The way music education worked in Leningrad at the time, the teachers completely updated their students’ repertoires in September when the school year started. All pieces of music you played last year were removed and you were given several more difficult ones. The teachers chose the level of difficulty appropriately, but it always went up from the previous year. Not only you had to learn the new pieces, but they were also more difficult, so you also had to learn some new techniques, and to do that you were given several new etudes. You had less than three months to get all of it in decent shape, because the recitals, concerts, and competitions started in early December. There could be some additions to the repertoire in the middle of the year, but nothing carried over past September.
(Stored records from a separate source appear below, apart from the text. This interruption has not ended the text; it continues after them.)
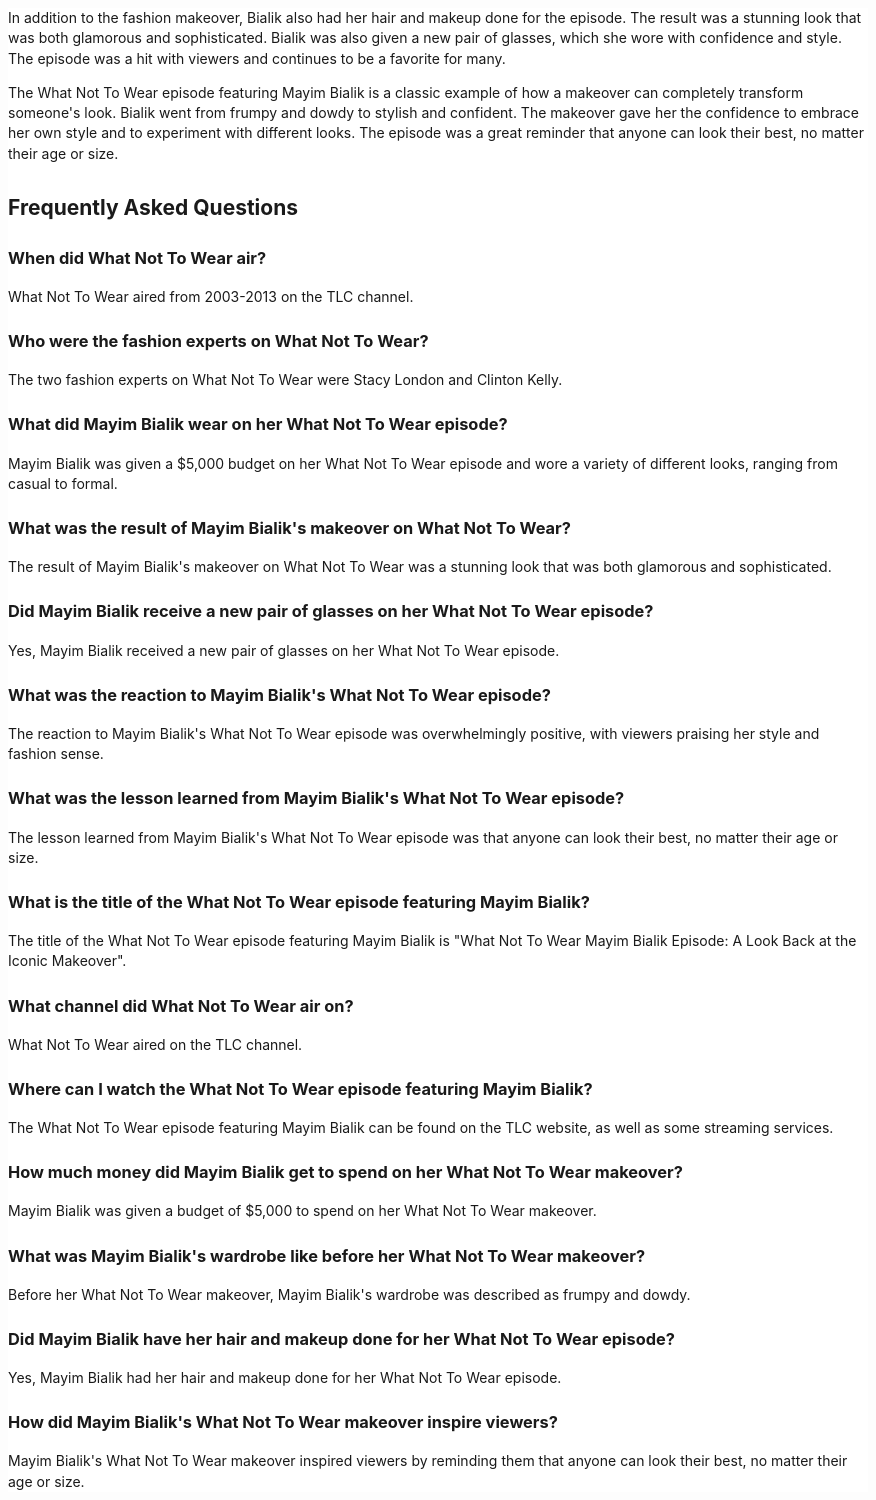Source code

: <p>In addition to the fashion makeover, Bialik also had her hair and makeup done for the episode. The result was a stunning look that was both glamorous and sophisticated. Bialik was also given a new pair of glasses, which she wore with confidence and style. The episode was a hit with viewers and continues to be a favorite for many.</p>

<p>The What Not To Wear episode featuring Mayim Bialik is a classic example of how a makeover can completely transform someone's look. Bialik went from frumpy and dowdy to stylish and confident. The makeover gave her the confidence to embrace her own style and to experiment with different looks. The episode was a great reminder that anyone can look their best, no matter their age or size.</p>

<h2>Frequently Asked Questions</h2>
<h3>When did What Not To Wear air?</h3>
<p>What Not To Wear aired from 2003-2013 on the TLC channel.</p>

<h3>Who were the fashion experts on What Not To Wear?</h3>
<p>The two fashion experts on What Not To Wear were Stacy London and Clinton Kelly.</p>

<h3>What did Mayim Bialik wear on her What Not To Wear episode?</h3>
<p>Mayim Bialik was given a $5,000 budget on her What Not To Wear episode and wore a variety of different looks, ranging from casual to formal.</p>

<h3>What was the result of Mayim Bialik's makeover on What Not To Wear?</h3>
<p>The result of Mayim Bialik's makeover on What Not To Wear was a stunning look that was both glamorous and sophisticated.</p>

<h3>Did Mayim Bialik receive a new pair of glasses on her What Not To Wear episode?</h3>
<p>Yes, Mayim Bialik received a new pair of glasses on her What Not To Wear episode.</p>

<h3>What was the reaction to Mayim Bialik's What Not To Wear episode?</h3>
<p>The reaction to Mayim Bialik's What Not To Wear episode was overwhelmingly positive, with viewers praising her style and fashion sense.</p>

<h3>What was the lesson learned from Mayim Bialik's What Not To Wear episode?</h3>
<p>The lesson learned from Mayim Bialik's What Not To Wear episode was that anyone can look their best, no matter their age or size.</p>

<h3>What is the title of the What Not To Wear episode featuring Mayim Bialik?</h3>
<p>The title of the What Not To Wear episode featuring Mayim Bialik is "What Not To Wear Mayim Bialik Episode: A Look Back at the Iconic Makeover".</p>

<h3>What channel did What Not To Wear air on?</h3>
<p>What Not To Wear aired on the TLC channel.</p>

<h3>Where can I watch the What Not To Wear episode featuring Mayim Bialik?</h3>
<p>The What Not To Wear episode featuring Mayim Bialik can be found on the TLC website, as well as some streaming services.</p>

<h3>How much money did Mayim Bialik get to spend on her What Not To Wear makeover?</h3>
<p>Mayim Bialik was given a budget of $5,000 to spend on her What Not To Wear makeover.</p>

<h3>What was Mayim Bialik's wardrobe like before her What Not To Wear makeover?</h3>
<p>Before her What Not To Wear makeover, Mayim Bialik's wardrobe was described as frumpy and dowdy.</p>

<h3>Did Mayim Bialik have her hair and makeup done for her What Not To Wear episode?</h3>
<p>Yes, Mayim Bialik had her hair and makeup done for her What Not To Wear episode.</p>

<h3>How did Mayim Bialik's What Not To Wear makeover inspire viewers?</h3>
<p>Mayim Bialik's What Not To Wear makeover inspired viewers by reminding them that anyone can look their best, no matter their age or size.</p>
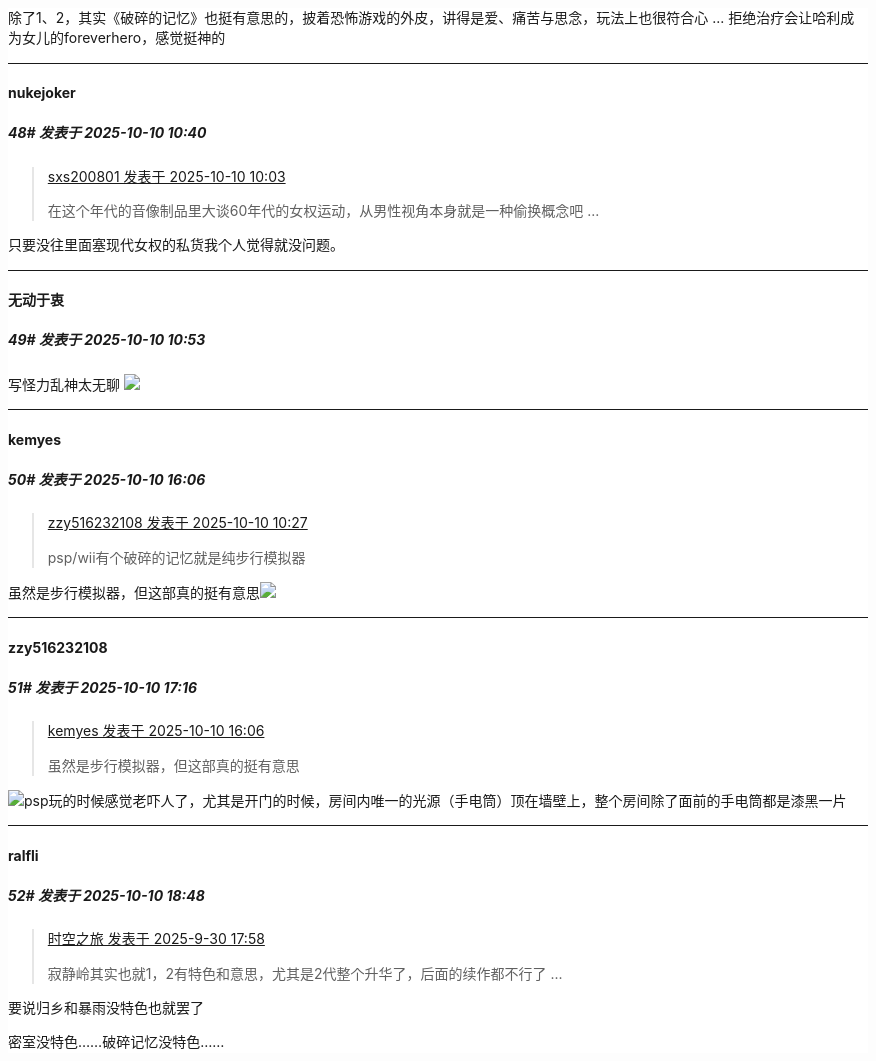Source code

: 除了1、2，其实《破碎的记忆》也挺有意思的，披着恐怖游戏的外皮，讲得是爱、痛苦与思念，玩法上也很符合心 ...</blockquote>
拒绝治疗会让哈利成为女儿的foreverhero，感觉挺神的


*****

####  nukejoker  
##### 48#       发表于 2025-10-10 10:40

<blockquote><a href="httphttps://stage1st.com/2b/forum.php?mod=redirect&amp;goto=findpost&amp;pid=68547847&amp;ptid=2263358" target="_blank">sxs200801 发表于 2025-10-10 10:03</a>

在这个年代的音像制品里大谈60年代的女权运动，从男性视角本身就是一种偷换概念吧 ...</blockquote>
只要没往里面塞现代女权的私货我个人觉得就没问题。


*****

####  无动于衷  
##### 49#       发表于 2025-10-10 10:53

写怪力乱神太无聊 <img src="https://static.stage1st.com/image/smiley/face2017/067.png" referrerpolicy="no-referrer">


*****

####  kemyes  
##### 50#       发表于 2025-10-10 16:06

<blockquote><a href="httphttps://stage1st.com/2b/forum.php?mod=redirect&amp;goto=findpost&amp;pid=68548005&amp;ptid=2263358" target="_blank">zzy516232108 发表于 2025-10-10 10:27</a>

psp/wii有个破碎的记忆就是纯步行模拟器</blockquote>
虽然是步行模拟器，但这部真的挺有意思<img src="https://static.stage1st.com/image/smiley/face2017/036.png" referrerpolicy="no-referrer">


*****

####  zzy516232108  
##### 51#       发表于 2025-10-10 17:16

<blockquote><a href="httphttps://stage1st.com/2b/forum.php?mod=redirect&amp;goto=findpost&amp;pid=68549835&amp;ptid=2263358" target="_blank">kemyes 发表于 2025-10-10 16:06</a>

虽然是步行模拟器，但这部真的挺有意思</blockquote>
<img src="https://static.stage1st.com/image/smiley/face2017/068.png" referrerpolicy="no-referrer">psp玩的时候感觉老吓人了，尤其是开门的时候，房间内唯一的光源（手电筒）顶在墙壁上，整个房间除了面前的手电筒都是漆黑一片


*****

####  ralfli  
##### 52#       发表于 2025-10-10 18:48

<blockquote><a href="httphttps://stage1st.com/2b/forum.php?mod=redirect&amp;goto=findpost&amp;pid=68512443&amp;ptid=2263358" target="_blank">时空之旅 发表于 2025-9-30 17:58</a>

寂静岭其实也就1，2有特色和意思，尤其是2代整个升华了，后面的续作都不行了 ...</blockquote>
要说归乡和暴雨没特色也就罢了

密室没特色……破碎记忆没特色……

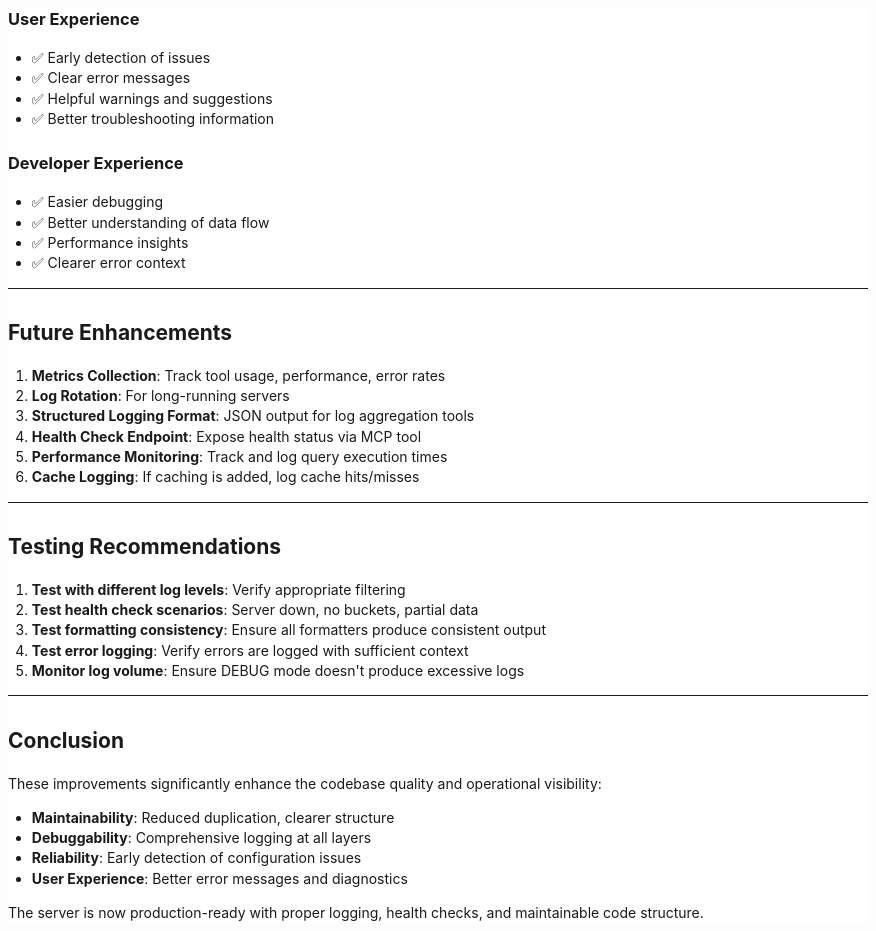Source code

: ### User Experience
- ✅ Early detection of issues
- ✅ Clear error messages
- ✅ Helpful warnings and suggestions
- ✅ Better troubleshooting information

### Developer Experience
- ✅ Easier debugging
- ✅ Better understanding of data flow
- ✅ Performance insights
- ✅ Clearer error context

---

## Future Enhancements

1. **Metrics Collection**: Track tool usage, performance, error rates
2. **Log Rotation**: For long-running servers
3. **Structured Logging Format**: JSON output for log aggregation tools
4. **Health Check Endpoint**: Expose health status via MCP tool
5. **Performance Monitoring**: Track and log query execution times
6. **Cache Logging**: If caching is added, log cache hits/misses

---

## Testing Recommendations

1. **Test with different log levels**: Verify appropriate filtering
2. **Test health check scenarios**: Server down, no buckets, partial data
3. **Test formatting consistency**: Ensure all formatters produce consistent output
4. **Test error logging**: Verify errors are logged with sufficient context
5. **Monitor log volume**: Ensure DEBUG mode doesn't produce excessive logs

---

## Conclusion

These improvements significantly enhance the codebase quality and operational visibility:
- **Maintainability**: Reduced duplication, clearer structure
- **Debuggability**: Comprehensive logging at all layers
- **Reliability**: Early detection of configuration issues
- **User Experience**: Better error messages and diagnostics

The server is now production-ready with proper logging, health checks, and maintainable code structure.

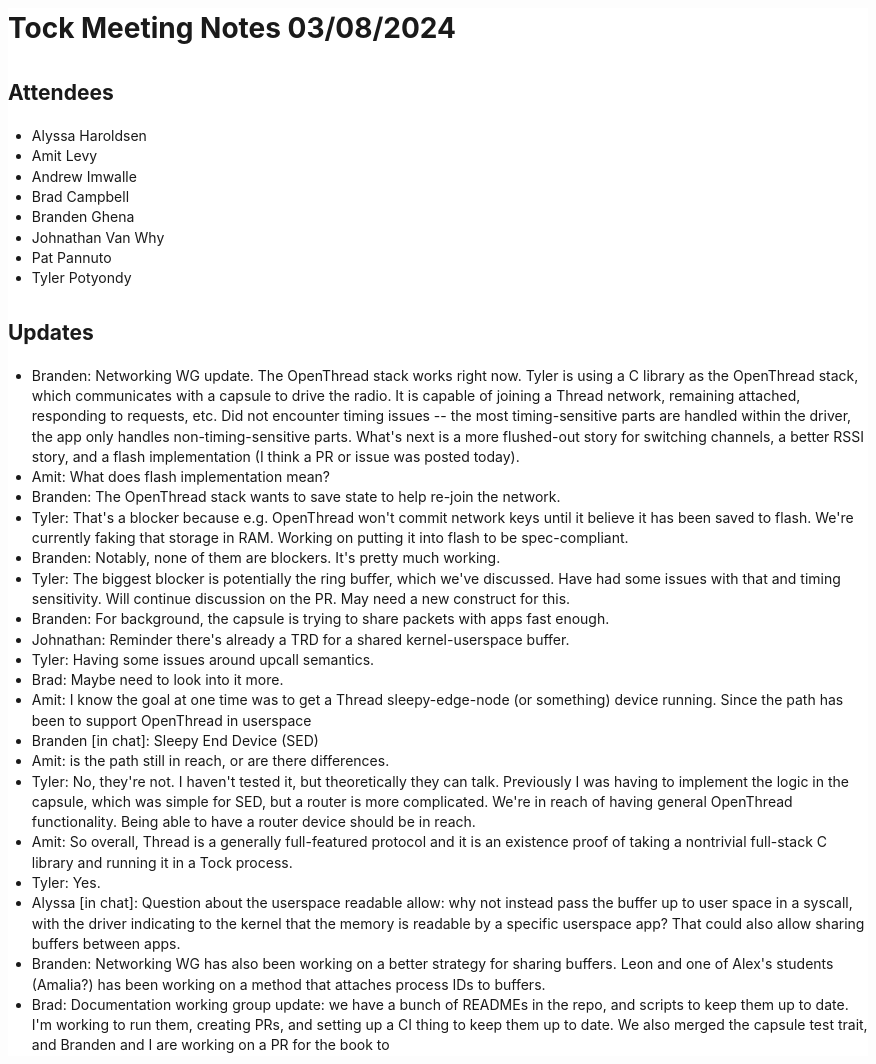 # Tock Meeting Notes 03/08/2024

## Attendees

- Alyssa Haroldsen
- Amit Levy
- Andrew Imwalle
- Brad Campbell
- Branden Ghena
- Johnathan Van Why
- Pat Pannuto
- Tyler Potyondy

## Updates

- Branden: Networking WG update. The OpenThread stack works right now. Tyler is
  using a C library as the OpenThread stack, which communicates with a capsule
  to drive the radio. It is capable of joining a Thread network, remaining
  attached, responding to requests, etc. Did not encounter timing issues -- the
  most timing-sensitive parts are handled within the driver, the app only
  handles non-timing-sensitive parts. What's next is a more flushed-out story
  for switching channels, a better RSSI story, and a flash implementation (I
  think a PR or issue was posted today).
- Amit: What does flash implementation mean?
- Branden: The OpenThread stack wants to save state to help re-join the network.
- Tyler: That's a blocker because e.g. OpenThread won't commit network keys
  until it believe it has been saved to flash. We're currently faking that
  storage in RAM. Working on putting it into flash to be spec-compliant.
- Branden: Notably, none of them are blockers. It's pretty much working.
- Tyler: The biggest blocker is potentially the ring buffer, which we've
  discussed. Have had some issues with that and timing sensitivity. Will
  continue discussion on the PR. May need a new construct for this.
- Branden: For background, the capsule is trying to share packets with apps fast
  enough.
- Johnathan: Reminder there's already a TRD for a shared kernel-userspace buffer.
- Tyler: Having some issues around upcall semantics.
- Brad: Maybe need to look into it more.
- Amit: I know the goal at one time was to get a Thread sleepy-edge-node (or
  something) device running. Since the path has been to support OpenThread in
  userspace
- Branden [in chat]: Sleepy End Device (SED)
- Amit: is the path still in reach, or are there differences.
- Tyler: No, they're not. I haven't tested it, but theoretically they can talk.
  Previously I was having to implement the logic in the capsule, which was
  simple for SED, but a router is more complicated. We're in reach of having
  general OpenThread functionality. Being able to have a router device should be
  in reach.
- Amit: So overall, Thread is a generally full-featured protocol and it is an
  existence proof of taking a nontrivial full-stack C library and running it in
  a Tock process.
- Tyler: Yes.
- Alyssa [in chat]: Question about the userspace readable allow: why not instead
  pass the buffer up to user space in a syscall, with the driver indicating to
  the kernel that the memory is readable by a specific userspace app? That could
  also allow sharing buffers between apps.
- Branden: Networking WG has also been working on a better strategy for sharing
  buffers. Leon and one of Alex's students (Amalia?) has been working on a
  method that attaches process IDs to buffers.
- Brad: Documentation working group update: we have a bunch of READMEs in the
  repo, and scripts to keep them up to date. I'm working to run them, creating
  PRs, and setting up a CI thing to keep them up to date. We also merged the
  capsule test trait, and Branden and I are working on a PR for the book to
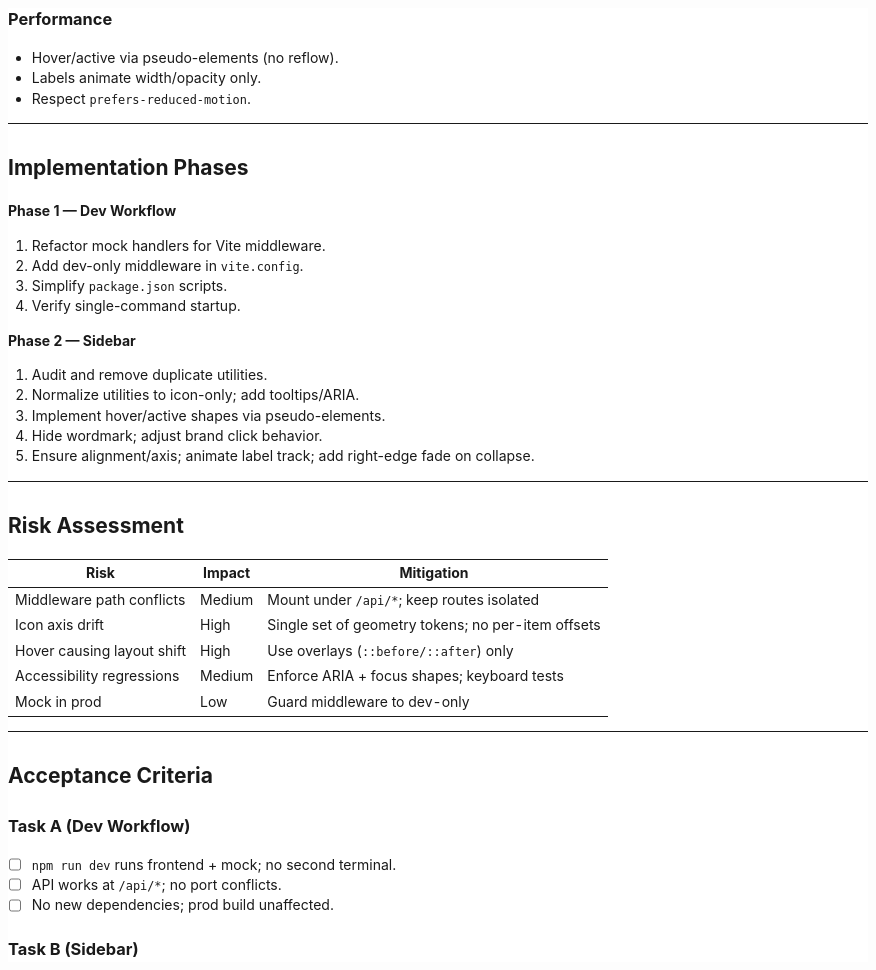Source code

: ### Performance

* Hover/active via pseudo-elements (no reflow).
* Labels animate width/opacity only.
* Respect `prefers-reduced-motion`.

---

## Implementation Phases

**Phase 1 — Dev Workflow**

1. Refactor mock handlers for Vite middleware.
2. Add dev-only middleware in `vite.config`.
3. Simplify `package.json` scripts.
4. Verify single-command startup.

**Phase 2 — Sidebar**

1. Audit and remove duplicate utilities.
2. Normalize utilities to icon-only; add tooltips/ARIA.
3. Implement hover/active shapes via pseudo-elements.
4. Hide wordmark; adjust brand click behavior.
5. Ensure alignment/axis; animate label track; add right-edge fade on collapse.

---

## Risk Assessment

| Risk                       | Impact | Mitigation                                         |
| -------------------------- | ------ | -------------------------------------------------- |
| Middleware path conflicts  | Medium | Mount under `/api/*`; keep routes isolated         |
| Icon axis drift            | High   | Single set of geometry tokens; no per-item offsets |
| Hover causing layout shift | High   | Use overlays (`::before/::after`) only             |
| Accessibility regressions  | Medium | Enforce ARIA + focus shapes; keyboard tests        |
| Mock in prod               | Low    | Guard middleware to dev-only                       |

---

## Acceptance Criteria

### Task A (Dev Workflow)

* [ ] `npm run dev` runs frontend + mock; no second terminal.
* [ ] API works at `/api/*`; no port conflicts.
* [ ] No new dependencies; prod build unaffected.

### Task B (Sidebar)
Having to completely renew the repertoire and learn several new pieces of music in relatively short time was an important element of difficulty. It existed in addition to technical and artistic difficulties. Overcoming this difficulty was an important skill that had to be mastered in addition to technical and artistic skills, otherwise there was no chance of long-term success. This skill would not develop by spending another year to perfect an old piece of music.

Bring New Stuff

The takeaway from this story for us, professionals in various knowledge-based fields, is that we have to update our repertoire often. Our strength is not in possessing skills, but in the ability to renew and learn new ones. Especially for those of us leading, coaching, consulting others, we have to be relentless in developing new knowledge, training material and competencies.

If you performed works of, say, Chopin at Carnegie Hall this year, you may be welcome to repeat the exact same performance next year. Everybody else, going to other venues, bring new stuff.